List every line in the listing below that contains the word "Which". Matching is case-sensitive.

** Opening Extracted data block **

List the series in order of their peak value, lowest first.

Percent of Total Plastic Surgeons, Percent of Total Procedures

** Closing Extracted data block **
** Opening Extracted data block **

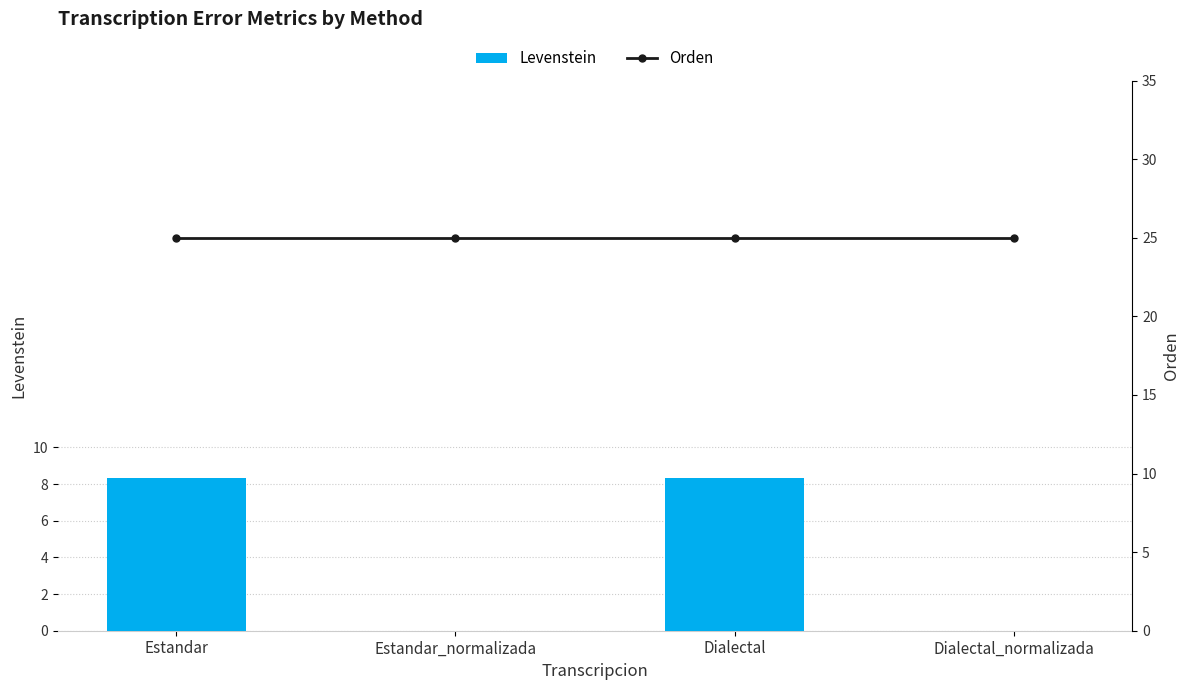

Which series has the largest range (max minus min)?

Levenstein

** Closing Extracted data block **
** Opening Extracted data block **

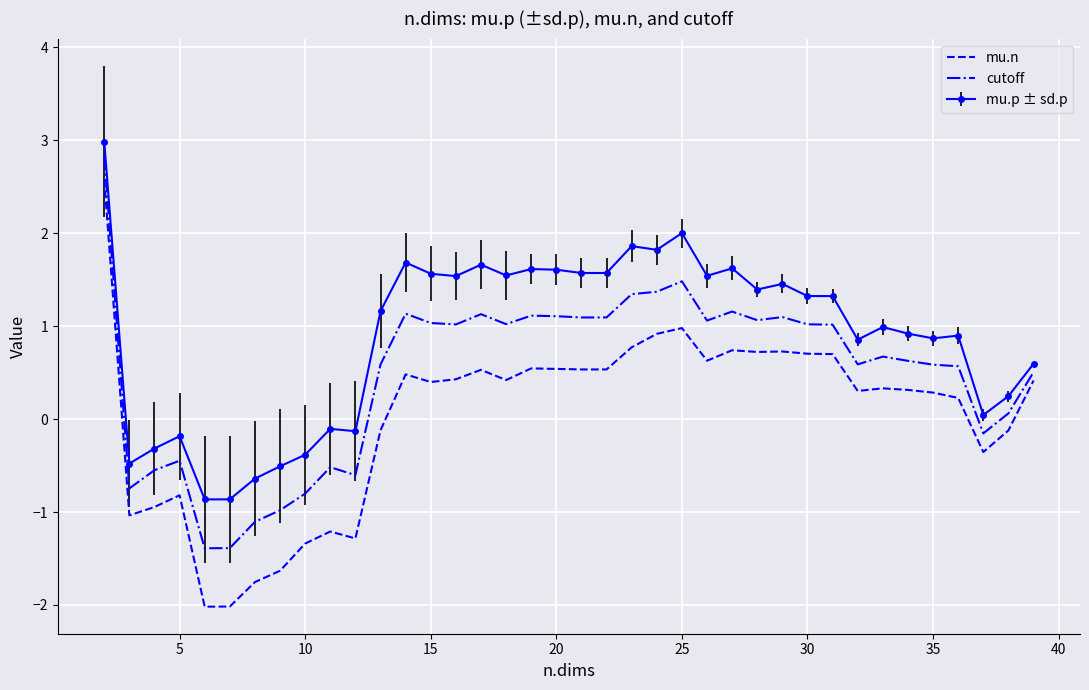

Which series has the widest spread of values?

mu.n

** Closing Extracted data block **

◆ Your solution
Which series has the largest range (max minus min)?
Which series has the widest spread of values?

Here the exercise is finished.